16. L'Assemblée considère que les prochaines élections législatives seront un test décisif de l'engagement de l'Ukraine en faveur des principes démocratiques. L'Assemblée est d'avis qu'une observation internationale de ces élections contribuera considérablement à leur conduite démocratique. Elle estime qu'elle devrait y contribuer en s'appuyant sur une importante délégation.
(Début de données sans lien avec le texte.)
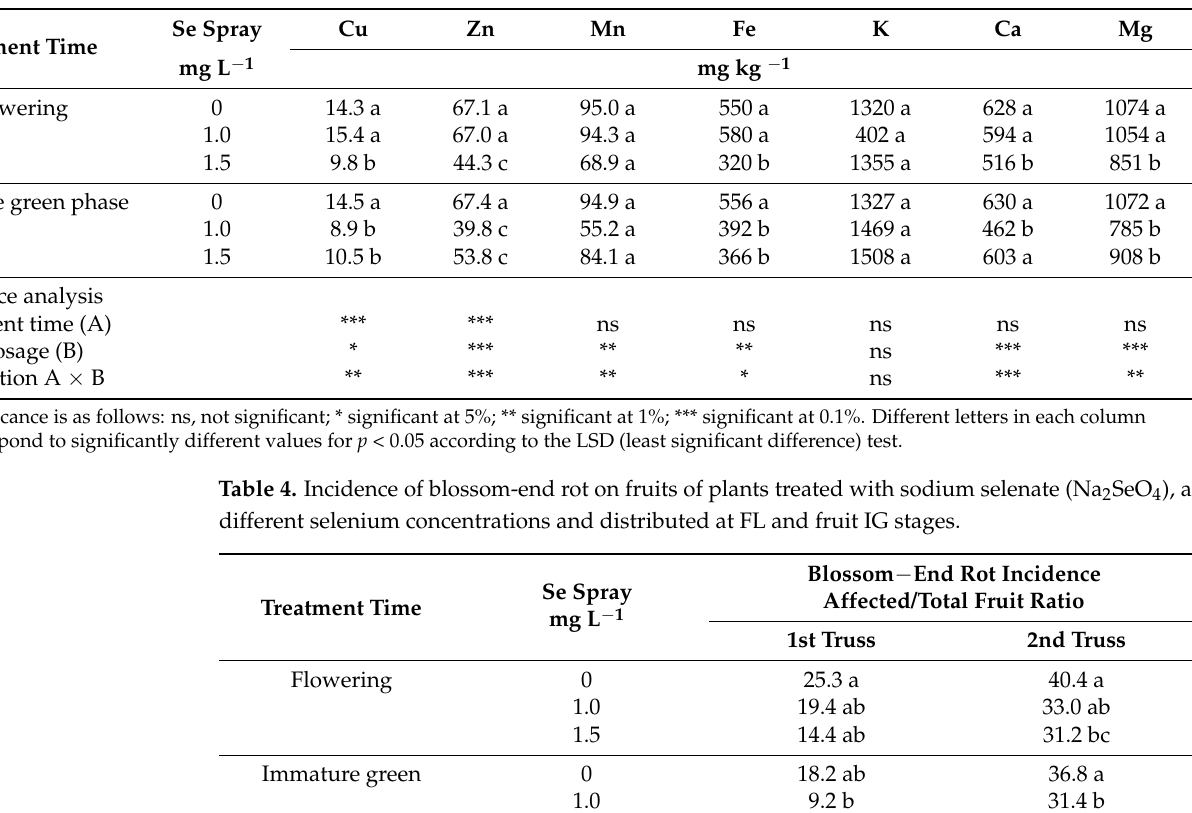
Table 3. Macro and microelements concentration (mg kg –1 ) in tomato fruit of the second truss treated with sodium selenate (Na 2 SeO 4 ) at different concentrations of Se at FL and fruit IG stages.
17. L'Assemblée note que plusieurs engagements d'adhésion importants n'ont pas encore été honorés bien que l'Ukraine ait adhéré au Conseil de l'Europe en 1995, il y a presque 17 ans. Les gouvernements successifs, ainsi que la Verkhovna Rada et ses groupes politiques, partagent la responsabilité de cet échec. Dans sa Résolution 1755 (2010), l'Assemblée s'était félicitée du programme de réforme ambitieux des autorités en vue d'honorer les engagements d'adhésion restants. Malgré les résultats positifs initiaux dans plusieurs domaines, l'Assemblée est préoccupée par les signaux qui indiquent que la dynamique et la volonté politique nécessaires pour mettre en oeuvre ces réformes s'essoufflent. L'Assemblée invite donc instamment les autorités, ainsi que toutes les forces politiques du pays, à mettre en oeuvre rapidement les réformes qui sont nécessaires pour que l'Ukraine honore ses engagements d'adhésion et instaure une démocratie solide dans le pays.
18. L'Assemblée considère que la mise en oeuvre de ses recommandations, et notamment de celles qui concernent les poursuites pénales engagées contre des membres de l'ancien gouvernement, témoignerait de la volonté des autorités de respecter les normes et valeurs du Conseil de l'Europe. Inversement, si ses recommandations n'étaient pas appliquées dans un délai raisonnable, cela ferait peser de sérieux doutes sur l'adhésion des autorités aux principes de la démocratie et de la prééminence du droit et conduirait à une réponse appropriée de l'Assemblée. En conséquence, l'Assemblée invite la commission de suivi à continuer à observer la situation de près et à proposer éventuellement que l'Assemblée adopte les mesures requises par la situation, qui pourraient aussi consister à envisager des sanctions si les demandes de l'Assemblée ne sont pas satisfaites.